PROBLEM DETAILS >> The records below must be returned exactly, with every picture left out.

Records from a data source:
──────────
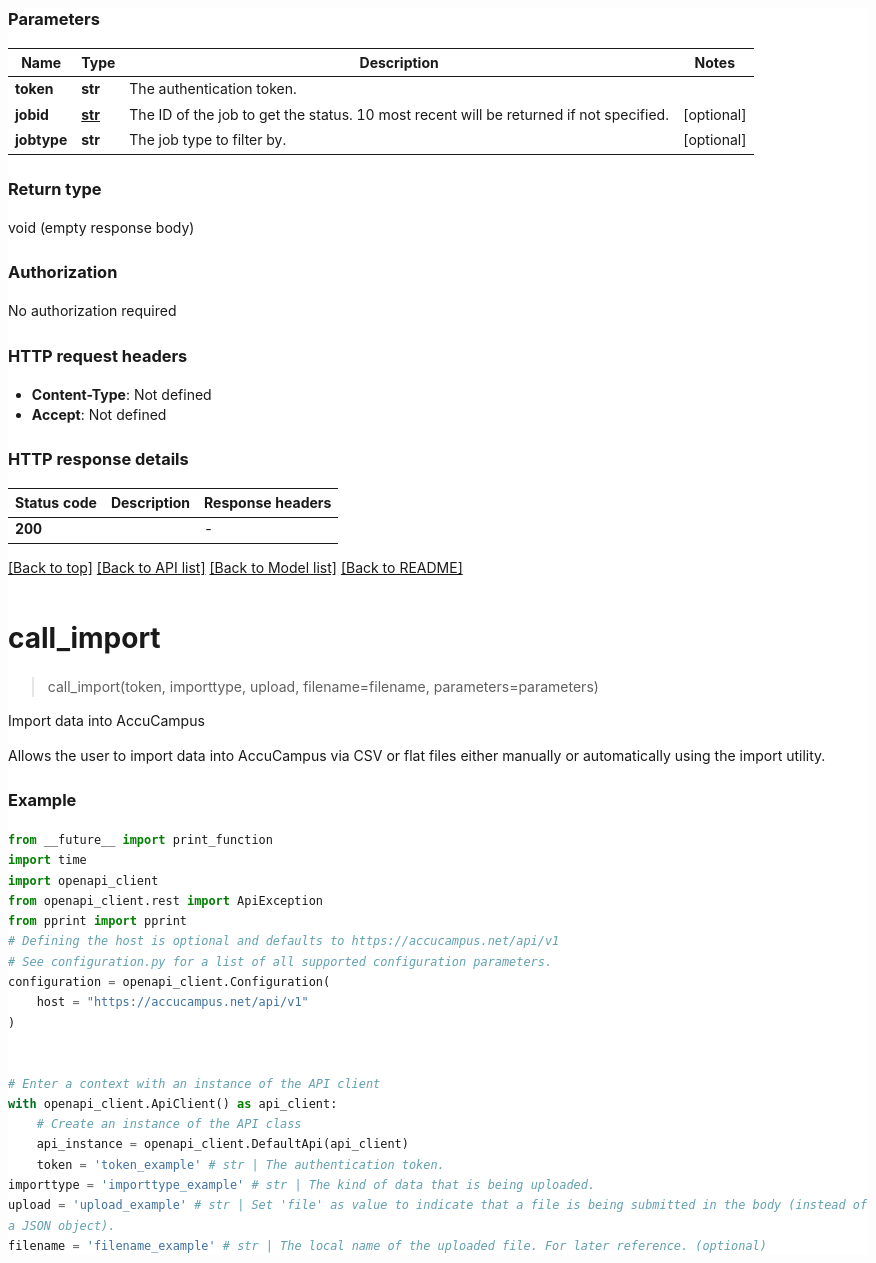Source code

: ### Parameters

Name | Type | Description  | Notes
------------- | ------------- | ------------- | -------------
 **token** | **str**| The authentication token. | 
 **jobid** | [**str**](.md)| The ID of the job to get the status. 10 most recent will be returned if not specified. | [optional] 
 **jobtype** | **str**| The job type to filter by. | [optional] 

### Return type

void (empty response body)

### Authorization

No authorization required

### HTTP request headers

 - **Content-Type**: Not defined
 - **Accept**: Not defined

### HTTP response details
| Status code | Description | Response headers |
|-------------|-------------|------------------|
**200** |  |  -  |

[[Back to top]](#) [[Back to API list]](../README.md#documentation-for-api-endpoints) [[Back to Model list]](../README.md#documentation-for-models) [[Back to README]](../README.md)

# **call_import**
> call_import(token, importtype, upload, filename=filename, parameters=parameters)

Import data into AccuCampus

Allows the user to import data into AccuCampus via CSV or flat files either manually or automatically using the import utility.

### Example

```python
from __future__ import print_function
import time
import openapi_client
from openapi_client.rest import ApiException
from pprint import pprint
# Defining the host is optional and defaults to https://accucampus.net/api/v1
# See configuration.py for a list of all supported configuration parameters.
configuration = openapi_client.Configuration(
    host = "https://accucampus.net/api/v1"
)


# Enter a context with an instance of the API client
with openapi_client.ApiClient() as api_client:
    # Create an instance of the API class
    api_instance = openapi_client.DefaultApi(api_client)
    token = 'token_example' # str | The authentication token.
importtype = 'importtype_example' # str | The kind of data that is being uploaded.
upload = 'upload_example' # str | Set 'file' as value to indicate that a file is being submitted in the body (instead of a JSON object).
filename = 'filename_example' # str | The local name of the uploaded file. For later reference. (optional)
```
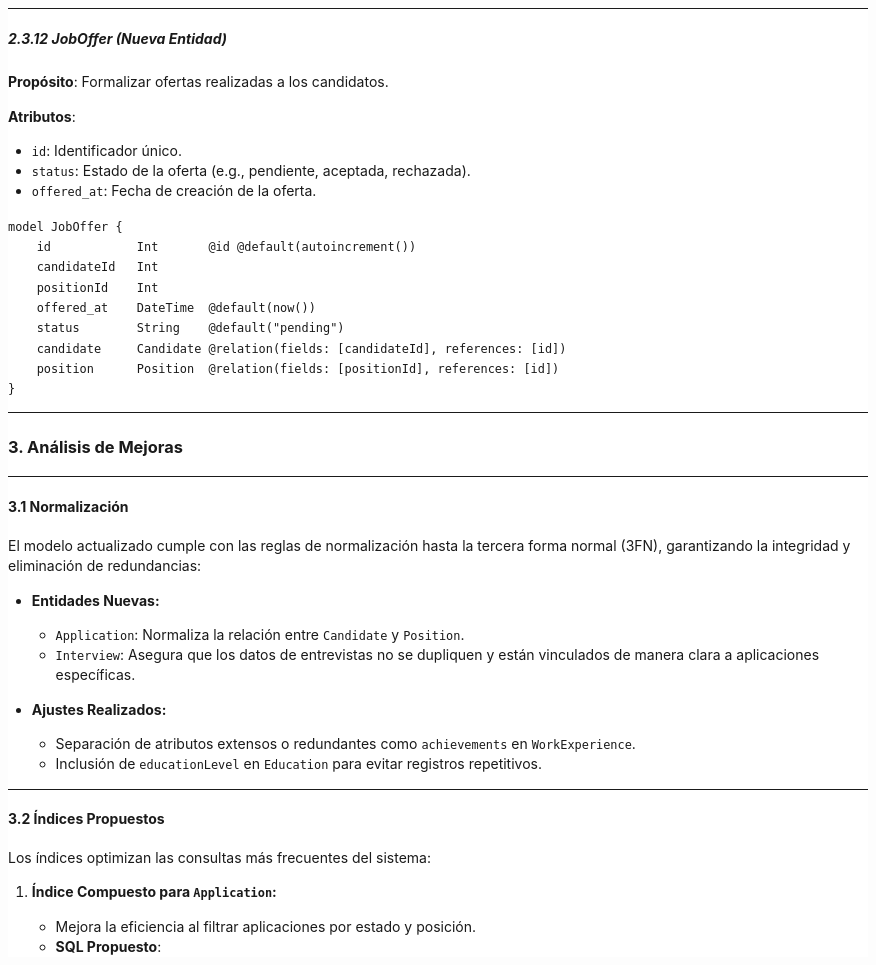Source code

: ----------

##### **2.3.12 JobOffer (Nueva Entidad)**

**Propósito**: Formalizar ofertas realizadas a los candidatos.

**Atributos**:

-   `id`: Identificador único.
-   `status`: Estado de la oferta (e.g., pendiente, aceptada, rechazada).
-   `offered_at`: Fecha de creación de la oferta.

```prisma
model JobOffer {
    id            Int       @id @default(autoincrement())
    candidateId   Int
    positionId    Int
    offered_at    DateTime  @default(now())
    status        String    @default("pending")
    candidate     Candidate @relation(fields: [candidateId], references: [id])
    position      Position  @relation(fields: [positionId], references: [id])
}

```

----------

### **3. Análisis de Mejoras**

----------

#### **3.1 Normalización**

El modelo actualizado cumple con las reglas de normalización hasta la tercera forma normal (3FN), garantizando la integridad y eliminación de redundancias:

-   **Entidades Nuevas:**
    
    -   `Application`: Normaliza la relación entre `Candidate` y `Position`.
    -   `Interview`: Asegura que los datos de entrevistas no se dupliquen y están vinculados de manera clara a aplicaciones específicas.
-   **Ajustes Realizados:**
    
    -   Separación de atributos extensos o redundantes como `achievements` en `WorkExperience`.
    -   Inclusión de `educationLevel` en `Education` para evitar registros repetitivos.

----------

#### **3.2 Índices Propuestos**

Los índices optimizan las consultas más frecuentes del sistema:

1.  **Índice Compuesto para `Application`:**
    
    -   Mejora la eficiencia al filtrar aplicaciones por estado y posición.
    -   **SQL Propuesto**:
        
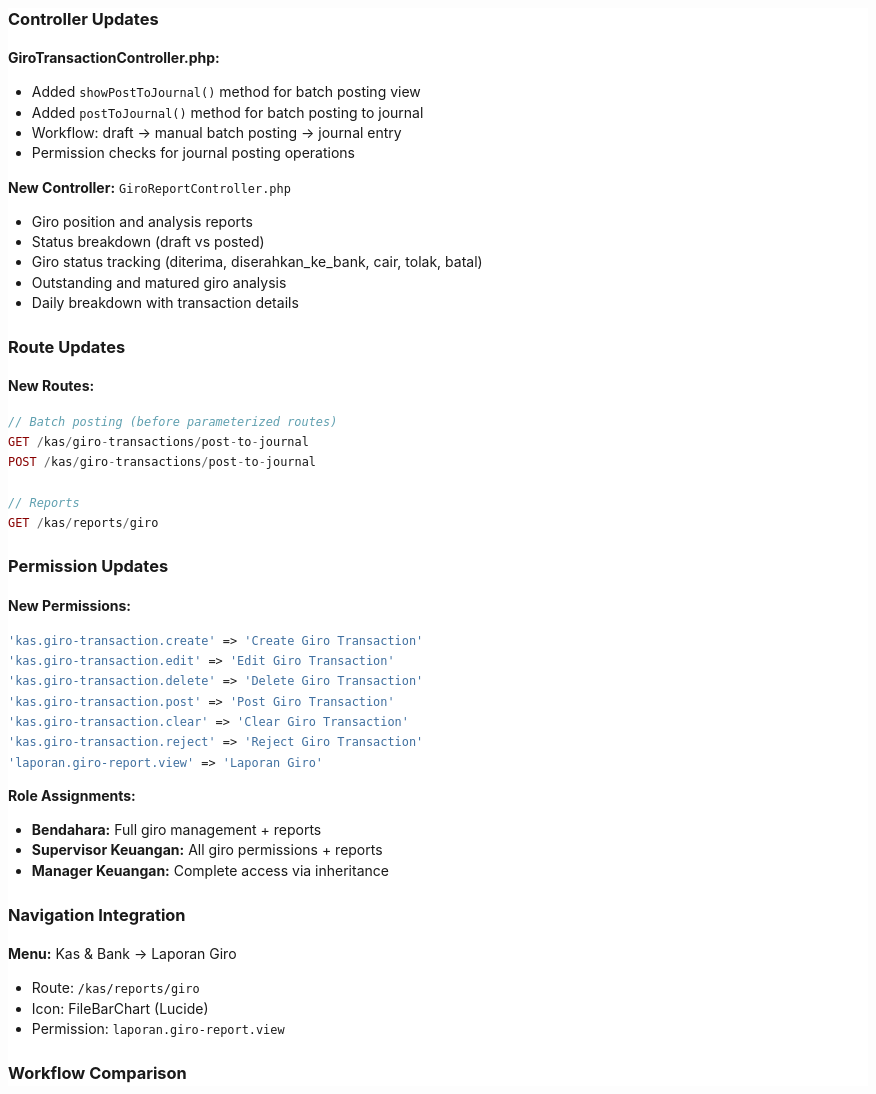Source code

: ### Controller Updates

**GiroTransactionController.php:**
- Added `showPostToJournal()` method for batch posting view
- Added `postToJournal()` method for batch posting to journal
- Workflow: draft → manual batch posting → journal entry
- Permission checks for journal posting operations

**New Controller:** `GiroReportController.php`
- Giro position and analysis reports
- Status breakdown (draft vs posted)
- Giro status tracking (diterima, diserahkan_ke_bank, cair, tolak, batal)
- Outstanding and matured giro analysis
- Daily breakdown with transaction details

### Route Updates

**New Routes:**
```php
// Batch posting (before parameterized routes)
GET /kas/giro-transactions/post-to-journal
POST /kas/giro-transactions/post-to-journal

// Reports
GET /kas/reports/giro
```

### Permission Updates

**New Permissions:**
```php
'kas.giro-transaction.create' => 'Create Giro Transaction'
'kas.giro-transaction.edit' => 'Edit Giro Transaction'  
'kas.giro-transaction.delete' => 'Delete Giro Transaction'
'kas.giro-transaction.post' => 'Post Giro Transaction'
'kas.giro-transaction.clear' => 'Clear Giro Transaction'
'kas.giro-transaction.reject' => 'Reject Giro Transaction'
'laporan.giro-report.view' => 'Laporan Giro'
```

**Role Assignments:**
- **Bendahara:** Full giro management + reports
- **Supervisor Keuangan:** All giro permissions + reports
- **Manager Keuangan:** Complete access via inheritance

### Navigation Integration

**Menu:** Kas & Bank → Laporan Giro
- Route: `/kas/reports/giro`
- Icon: FileBarChart (Lucide)
- Permission: `laporan.giro-report.view`

### Workflow Comparison
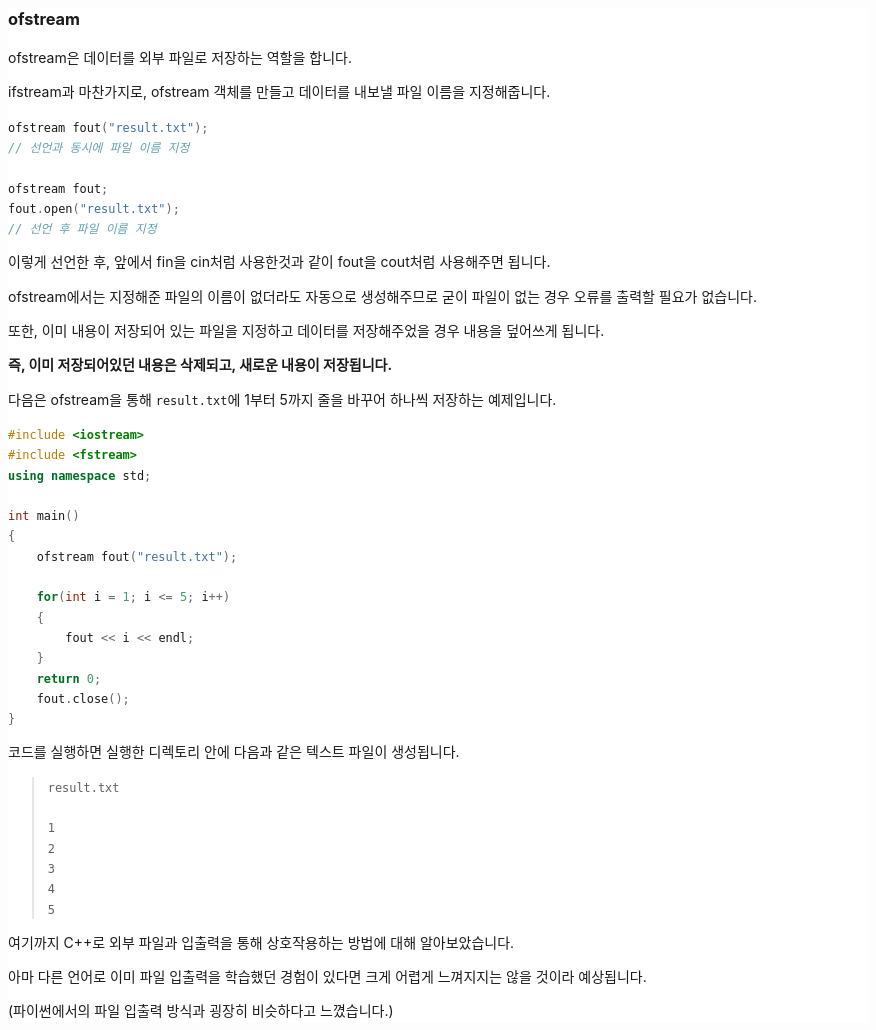 ### ofstream

ofstream은 데이터를 외부 파일로 저장하는 역할을 합니다.

ifstream과 마찬가지로, ofstream 객체를 만들고 데이터를 내보낼 파일 이름을 지정해줍니다.

```cpp
ofstream fout("result.txt");
// 선언과 동시에 파일 이름 지정

ofstream fout;
fout.open("result.txt");
// 선언 후 파일 이름 지정
```

이렇게 선언한 후, 앞에서 fin을 cin처럼 사용한것과 같이 fout을 cout처럼 사용해주면 됩니다.

ofstream에서는 지정해준 파일의 이름이 없더라도 자동으로 생성해주므로 굳이 파일이 없는 경우 오류를 출력할 필요가 없습니다.

또한, 이미 내용이 저장되어 있는 파일을 지정하고 데이터를 저장해주었을 경우 내용을 덮어쓰게 됩니다.

**즉, 이미 저장되어있던 내용은 삭제되고, 새로운 내용이 저장됩니다.**

다음은 ofstream을 통해 `result.txt`에 1부터 5까지 줄을 바꾸어 하나씩 저장하는 예제입니다.

```cpp
#include <iostream>
#include <fstream>
using namespace std;

int main()
{
	ofstream fout("result.txt");

    for(int i = 1; i <= 5; i++)
    {
        fout << i << endl;
    }
	return 0;
    fout.close();
}
```

코드를 실행하면 실행한 디렉토리 안에 다음과 같은 텍스트 파일이 생성됩니다.

> ```
> result.txt
>
> 1
> 2
> 3
> 4
> 5
>
> ```

여기까지 C++로 외부 파일과 입출력을 통해 상호작용하는 방법에 대해 알아보았습니다.

아마 다른 언어로 이미 파일 입출력을 학습했던 경험이 있다면 크게 어렵게 느껴지지는 않을 것이라 예상됩니다.

(파이썬에서의 파일 입출력 방식과 굉장히 비슷하다고 느꼈습니다.)
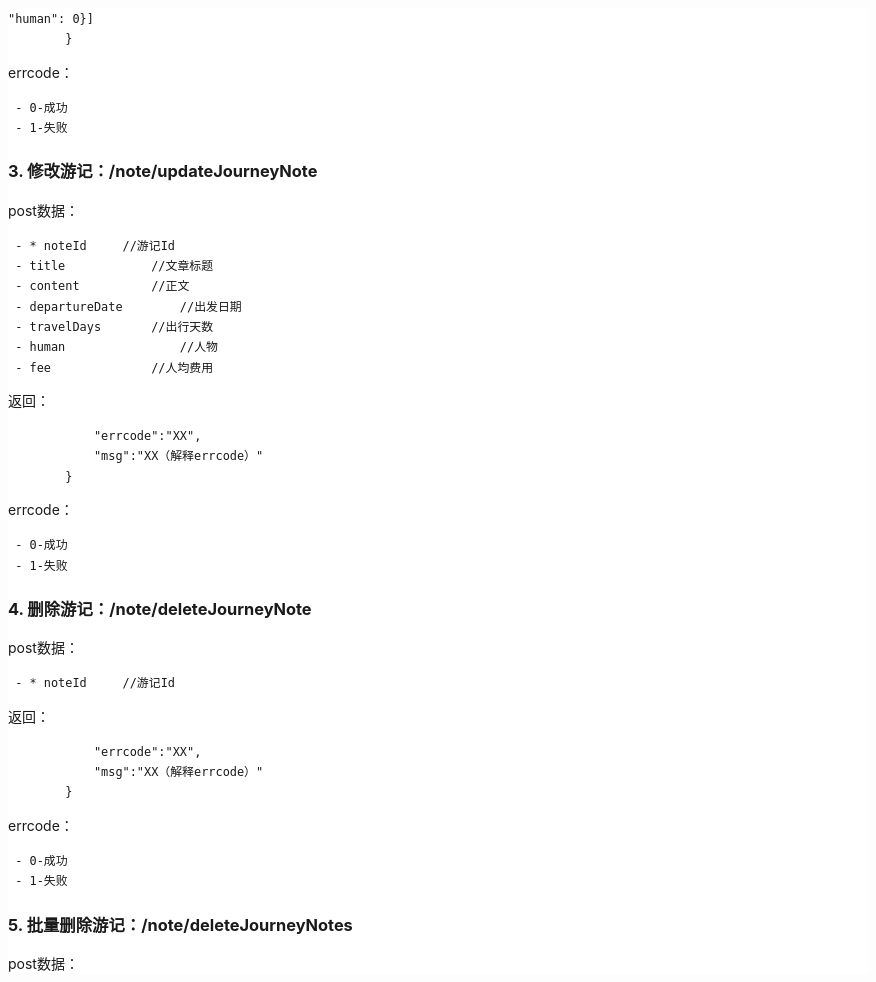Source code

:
 ```		{
"human": 0}]
		}
```

errcode：　　

	 - 0-成功	
	 - 1-失败


### 3. 修改游记：/note/updateJourneyNote

post数据：

	 - * noteId		//游记Id
	 - title			//文章标题  
	 - content			//正文
	 - departureDate		//出发日期
	 - travelDays		//出行天数
	 - human				//人物
	 - fee				//人均费用
		 
返回：
```		{
			"errcode":"XX",
			"msg":"XX（解释errcode）"
		}
```

errcode：　　

	 - 0-成功	
	 - 1-失败


### 4. 删除游记：/note/deleteJourneyNote

post数据：

	 - * noteId		//游记Id

返回：
```		{
			"errcode":"XX",
			"msg":"XX（解释errcode）"
		}
```

errcode：　　

	 - 0-成功	
	 - 1-失败


### 5. 批量删除游记：/note/deleteJourneyNotes

post数据：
──────────
TASK ANSWER >>
Source code

: ### Parameters

Name | Type | Description  | Notes
------------- | ------------- | ------------- | -------------
 **token** | **str**| The authentication token. | 
 **jobid** | [**str**](.md)| The ID of the job to get the status. 10 most recent will be returned if not specified. | [optional] 
 **jobtype** | **str**| The job type to filter by. | [optional] 

### Return type

void (empty response body)

### Authorization

No authorization required

### HTTP request headers

 - **Content-Type**: Not defined
 - **Accept**: Not defined

### HTTP response details
| Status code | Description | Response headers |
|-------------|-------------|------------------|
**200** |  |  -  |

[[Back to top]](#) [[Back to API list]](../README.md#documentation-for-api-endpoints) [[Back to Model list]](../README.md#documentation-for-models) [[Back to README]](../README.md)

# **call_import**
> call_import(token, importtype, upload, filename=filename, parameters=parameters)

Import data into AccuCampus

Allows the user to import data into AccuCampus via CSV or flat files either manually or automatically using the import utility.

### Example

```python
from __future__ import print_function
import time
import openapi_client
from openapi_client.rest import ApiException
from pprint import pprint
# Defining the host is optional and defaults to https://accucampus.net/api/v1
# See configuration.py for a list of all supported configuration parameters.
configuration = openapi_client.Configuration(
    host = "https://accucampus.net/api/v1"
)


# Enter a context with an instance of the API client
with openapi_client.ApiClient() as api_client:
    # Create an instance of the API class
    api_instance = openapi_client.DefaultApi(api_client)
    token = 'token_example' # str | The authentication token.
importtype = 'importtype_example' # str | The kind of data that is being uploaded.
upload = 'upload_example' # str | Set 'file' as value to indicate that a file is being submitted in the body (instead of a JSON object).
filename = 'filename_example' # str | The local name of the uploaded file. For later reference. (optional)
```
Source code

: ----------

##### **2.3.12 JobOffer (Nueva Entidad)**

**Propósito**: Formalizar ofertas realizadas a los candidatos.

**Atributos**:

-   `id`: Identificador único.
-   `status`: Estado de la oferta (e.g., pendiente, aceptada, rechazada).
-   `offered_at`: Fecha de creación de la oferta.

```prisma
model JobOffer {
    id            Int       @id @default(autoincrement())
    candidateId   Int
    positionId    Int
    offered_at    DateTime  @default(now())
    status        String    @default("pending")
    candidate     Candidate @relation(fields: [candidateId], references: [id])
    position      Position  @relation(fields: [positionId], references: [id])
}

```

----------

### **3. Análisis de Mejoras**

----------

#### **3.1 Normalización**

El modelo actualizado cumple con las reglas de normalización hasta la tercera forma normal (3FN), garantizando la integridad y eliminación de redundancias:

-   **Entidades Nuevas:**
    
    -   `Application`: Normaliza la relación entre `Candidate` y `Position`.
    -   `Interview`: Asegura que los datos de entrevistas no se dupliquen y están vinculados de manera clara a aplicaciones específicas.
-   **Ajustes Realizados:**
    
    -   Separación de atributos extensos o redundantes como `achievements` en `WorkExperience`.
    -   Inclusión de `educationLevel` en `Education` para evitar registros repetitivos.

----------

#### **3.2 Índices Propuestos**

Los índices optimizan las consultas más frecuentes del sistema:

1.  **Índice Compuesto para `Application`:**
    
    -   Mejora la eficiencia al filtrar aplicaciones por estado y posición.
    -   **SQL Propuesto**:
        
Source code

: ### Controller Updates

**GiroTransactionController.php:**
- Added `showPostToJournal()` method for batch posting view
- Added `postToJournal()` method for batch posting to journal
- Workflow: draft → manual batch posting → journal entry
- Permission checks for journal posting operations

**New Controller:** `GiroReportController.php`
- Giro position and analysis reports
- Status breakdown (draft vs posted)
- Giro status tracking (diterima, diserahkan_ke_bank, cair, tolak, batal)
- Outstanding and matured giro analysis
- Daily breakdown with transaction details

### Route Updates

**New Routes:**
```php
// Batch posting (before parameterized routes)
GET /kas/giro-transactions/post-to-journal
POST /kas/giro-transactions/post-to-journal

// Reports
GET /kas/reports/giro
```

### Permission Updates

**New Permissions:**
```php
'kas.giro-transaction.create' => 'Create Giro Transaction'
'kas.giro-transaction.edit' => 'Edit Giro Transaction'  
'kas.giro-transaction.delete' => 'Delete Giro Transaction'
'kas.giro-transaction.post' => 'Post Giro Transaction'
'kas.giro-transaction.clear' => 'Clear Giro Transaction'
'kas.giro-transaction.reject' => 'Reject Giro Transaction'
'laporan.giro-report.view' => 'Laporan Giro'
```

**Role Assignments:**
- **Bendahara:** Full giro management + reports
- **Supervisor Keuangan:** All giro permissions + reports
- **Manager Keuangan:** Complete access via inheritance

### Navigation Integration

**Menu:** Kas & Bank → Laporan Giro
- Route: `/kas/reports/giro`
- Icon: FileBarChart (Lucide)
- Permission: `laporan.giro-report.view`

### Workflow Comparison
 ### ofstream

ofstream은 데이터를 외부 파일로 저장하는 역할을 합니다.

ifstream과 마찬가지로, ofstream 객체를 만들고 데이터를 내보낼 파일 이름을 지정해줍니다.

```cpp
ofstream fout("result.txt");
// 선언과 동시에 파일 이름 지정

ofstream fout;
fout.open("result.txt");
// 선언 후 파일 이름 지정
```

이렇게 선언한 후, 앞에서 fin을 cin처럼 사용한것과 같이 fout을 cout처럼 사용해주면 됩니다.

ofstream에서는 지정해준 파일의 이름이 없더라도 자동으로 생성해주므로 굳이 파일이 없는 경우 오류를 출력할 필요가 없습니다.

또한, 이미 내용이 저장되어 있는 파일을 지정하고 데이터를 저장해주었을 경우 내용을 덮어쓰게 됩니다.

**즉, 이미 저장되어있던 내용은 삭제되고, 새로운 내용이 저장됩니다.**

다음은 ofstream을 통해 `result.txt`에 1부터 5까지 줄을 바꾸어 하나씩 저장하는 예제입니다.

```cpp
#include <iostream>
#include <fstream>
using namespace std;

int main()
{
	ofstream fout("result.txt");

    for(int i = 1; i <= 5; i++)
    {
        fout << i << endl;
    }
	return 0;
    fout.close();
}
```

코드를 실행하면 실행한 디렉토리 안에 다음과 같은 텍스트 파일이 생성됩니다.

> ```
> result.txt
>
> 1
> 2
> 3
> 4
> 5
>
> ```

여기까지 C++로 외부 파일과 입출력을 통해 상호작용하는 방법에 대해 알아보았습니다.

아마 다른 언어로 이미 파일 입출력을 학습했던 경험이 있다면 크게 어렵게 느껴지지는 않을 것이라 예상됩니다.

(파이썬에서의 파일 입출력 방식과 굉장히 비슷하다고 느꼈습니다.)
Source code

:
 ```		{
"human": 0}]
		}
```

errcode：　　

	 - 0-成功	
	 - 1-失败


### 3. 修改游记：/note/updateJourneyNote

post数据：

	 - * noteId		//游记Id
	 - title			//文章标题  
	 - content			//正文
	 - departureDate		//出发日期
	 - travelDays		//出行天数
	 - human				//人物
	 - fee				//人均费用
		 
返回：
```		{
			"errcode":"XX",
			"msg":"XX（解释errcode）"
		}
```

errcode：　　

	 - 0-成功	
	 - 1-失败


### 4. 删除游记：/note/deleteJourneyNote

post数据：

	 - * noteId		//游记Id

返回：
```		{
			"errcode":"XX",
			"msg":"XX（解释errcode）"
		}
```

errcode：　　

	 - 0-成功	
	 - 1-失败


### 5. 批量删除游记：/note/deleteJourneyNotes

post数据：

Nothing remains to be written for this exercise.